Die Arbeit ist die von Lukas Gschwend betreute, 2011 von der Universität Sankt Gallen. Hochschule für Wirtschafts-, Rechts- und Sozialwissenschaften sowie internationale Beziehungen angenommene Dissertation des in Sankt Gallen 1985 geborenen, in Zürich ausgebildeten, im Doktoratsstudium 2009-211 (!) am Lehrstuhl Thomas Gächters als Assistent tätigen Verfassers. Sie betrifft eine bisher noch nicht ausreichend bearbeitete Thematik. Sie gliedert sich in insgesamt 9 Abschnitte.
Nach einer Einführung über den Gegenstand der Untersuchung, Forschungsstand und wegleitende Überlegungen sowie den methodisch-theoretischen Rahmen (einschließlich von Vorgehen und Quellen) schildert der Verfasser unter Entwicklungsprozessen und Strukturbedingungen zunächst die Zersetzung der Gerichtsverfassung des Heiligen Römischen Reiches und die alte Eidgenossenschaft mit ihren Strukturbedingungen um 1800. Danach behandelt er Recht und Rechtspflege in der Reichsstadt Sankt Gallen unter besonderer Berücksichtigung der Verfassungsstrukturen und des Erbstreits der Familie Müller, wobei er auf die historisch gewachsene Justizverwaltung und die fehlende Beamtenprofessionalität hinweist. Anschließend legt er kurz das politische, von der Aufklärung bestimmte Reformdenken in der zweiten Hälfte des 18. Jahrhunderts dar.
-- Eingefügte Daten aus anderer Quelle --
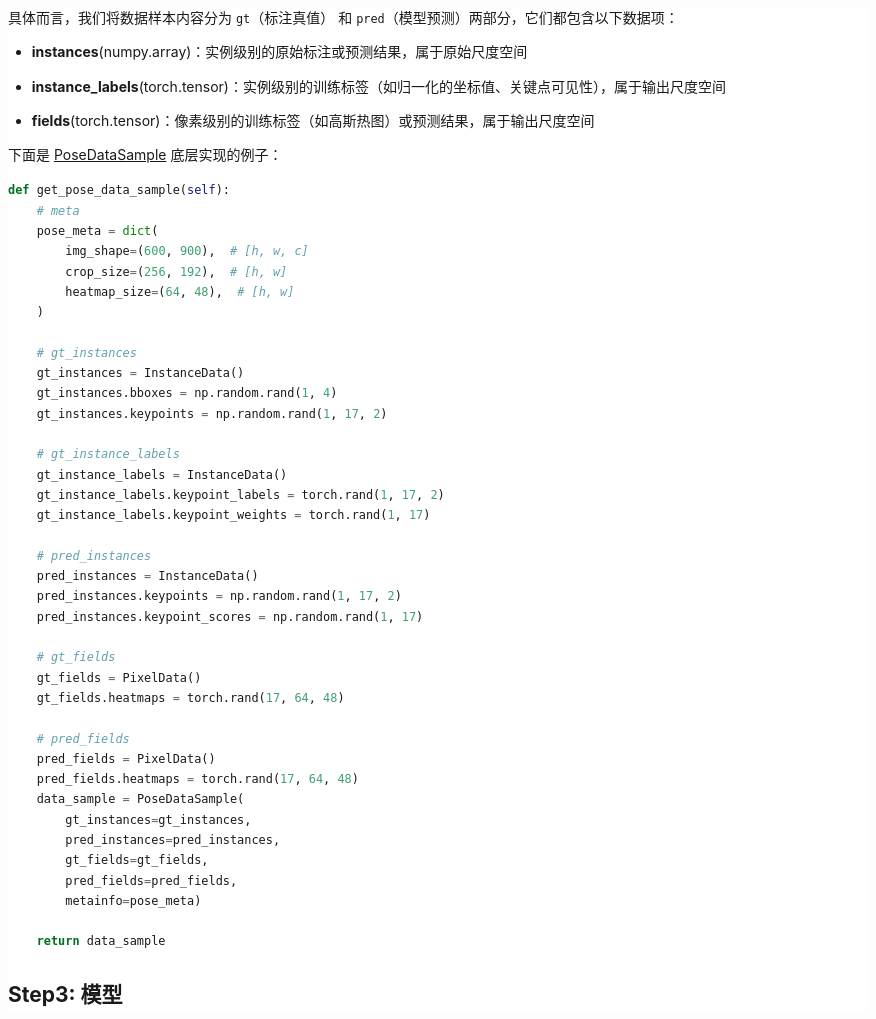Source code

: 具体而言，我们将数据样本内容分为 `gt`（标注真值） 和 `pred`（模型预测）两部分，它们都包含以下数据项：

- **instances**(numpy.array)：实例级别的原始标注或预测结果，属于原始尺度空间

- **instance_labels**(torch.tensor)：实例级别的训练标签（如归一化的坐标值、关键点可见性），属于输出尺度空间

- **fields**(torch.tensor)：像素级别的训练标签（如高斯热图）或预测结果，属于输出尺度空间

下面是 [PoseDataSample](https://github.com/open-mmlab/mmpose/blob/dev-1.x/mmpose/structures/pose_data_sample.py) 底层实现的例子：

```Python
def get_pose_data_sample(self):
    # meta
    pose_meta = dict(
        img_shape=(600, 900),  # [h, w, c]
        crop_size=(256, 192),  # [h, w]
        heatmap_size=(64, 48),  # [h, w]
    )

    # gt_instances
    gt_instances = InstanceData()
    gt_instances.bboxes = np.random.rand(1, 4)
    gt_instances.keypoints = np.random.rand(1, 17, 2)

    # gt_instance_labels
    gt_instance_labels = InstanceData()
    gt_instance_labels.keypoint_labels = torch.rand(1, 17, 2)
    gt_instance_labels.keypoint_weights = torch.rand(1, 17)

    # pred_instances
    pred_instances = InstanceData()
    pred_instances.keypoints = np.random.rand(1, 17, 2)
    pred_instances.keypoint_scores = np.random.rand(1, 17)

    # gt_fields
    gt_fields = PixelData()
    gt_fields.heatmaps = torch.rand(17, 64, 48)

    # pred_fields
    pred_fields = PixelData()
    pred_fields.heatmaps = torch.rand(17, 64, 48)
    data_sample = PoseDataSample(
        gt_instances=gt_instances,
        pred_instances=pred_instances,
        gt_fields=gt_fields,
        pred_fields=pred_fields,
        metainfo=pose_meta)

    return data_sample
```

## Step3: 模型
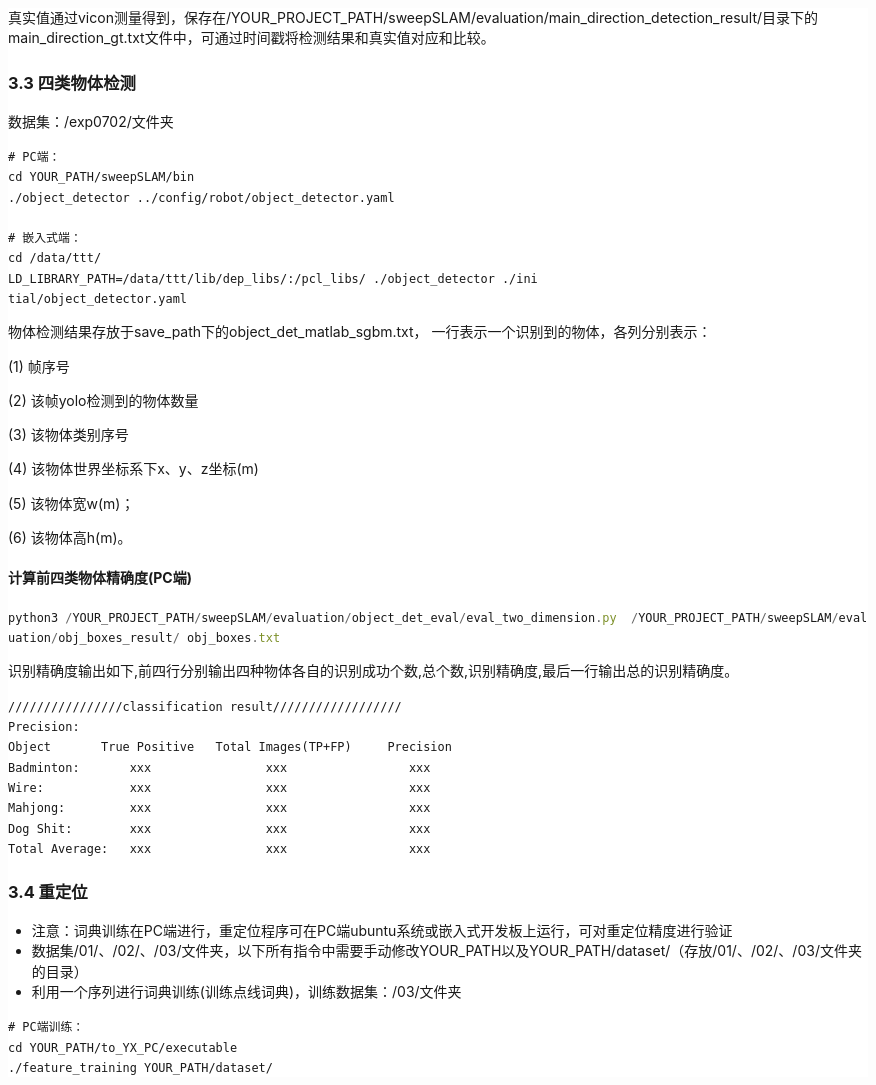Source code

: 真实值通过vicon测量得到，保存在/YOUR_PROJECT_PATH/sweepSLAM/evaluation/main_direction_detection_result/目录下的main_direction_gt.txt文件中，可通过时间戳将检测结果和真实值对应和比较。

### 3.3 四类物体检测

数据集：/exp0702/文件夹

```
# PC端：
cd YOUR_PATH/sweepSLAM/bin
./object_detector ../config/robot/object_detector.yaml

# 嵌入式端：
cd /data/ttt/
LD_LIBRARY_PATH=/data/ttt/lib/dep_libs/:/pcl_libs/ ./object_detector ./ini
tial/object_detector.yaml
```
物体检测结果存放于save_path下的object_det_matlab_sgbm.txt， 一行表示一个识别到的物体，各列分别表示：

(1) 帧序号

(2) 该帧yolo检测到的物体数量

(3) 该物体类别序号

(4) 该物体世界坐标系下x、y、z坐标(m)

(5) 该物体宽w(m)；

(6) 该物体高h(m)。



#### 计算前四类物体精确度(PC端)
```js
python3 /YOUR_PROJECT_PATH/sweepSLAM/evaluation/object_det_eval/eval_two_dimension.py  /YOUR_PROJECT_PATH/sweepSLAM/evaluation/obj_boxes_result/ obj_boxes.txt
``` 

识别精确度输出如下,前四行分别输出四种物体各自的识别成功个数,总个数,识别精确度,最后一行输出总的识别精确度。
```
////////////////classification result//////////////////
Precision: 
Object       True Positive   Total Images(TP+FP)     Precision
Badminton:       xxx                xxx                 xxx
Wire:            xxx                xxx                 xxx
Mahjong:         xxx                xxx                 xxx
Dog Shit:        xxx                xxx                 xxx
Total Average:   xxx                xxx                 xxx

```

### 3.4 重定位
+ 注意：词典训练在PC端进行，重定位程序可在PC端ubuntu系统或嵌入式开发板上运行，可对重定位精度进行验证
+ 数据集/01/、/02/、/03/文件夹，以下所有指令中需要手动修改YOUR_PATH以及YOUR_PATH/dataset/（存放/01/、/02/、/03/文件夹的目录）
+ 利用一个序列进行词典训练(训练点线词典)，训练数据集：/03/文件夹
```
# PC端训练：
cd YOUR_PATH/to_YX_PC/executable
./feature_training YOUR_PATH/dataset/
```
In der Hauptsache befasst er sich danach mit den Epochen der helvetischen Republik (1798-1803), der Mediation und Restauration (1803-1831), des Liberalismus und der Regeneration (1830/1831) sowie dem Weg von der Regeneration zur Bundesverfassung von 1848. Dabei kann er zwar insgesamt modernisierende Entwicklungen feststellen, weist aber doch auch auf Simon Kaisers Schluss hin, dass die Eidgenossenschaft kein Rechtsstaat sei, weil in der Schweiz der regierende Wille von der Gesamtheit der Bürger gebildet werde. Noch in der Gegenwart genieße die Politik grundsätzlich Vorrang vor dem Recht, was sich in einer teils latenten, teils evidenten justizfeindlichen Grundhaltung äußere, so dass Justitias Emanzipation nach Ausweis der ansprechenden, im Anhang eine Tabelle der kantonalen Gericht im Jahre 1840 und einen Überblick über das Gerichtsverfassungsrecht der helvetischen Republik bietende Arbeit bisher noch nicht vollständig geglückt ist.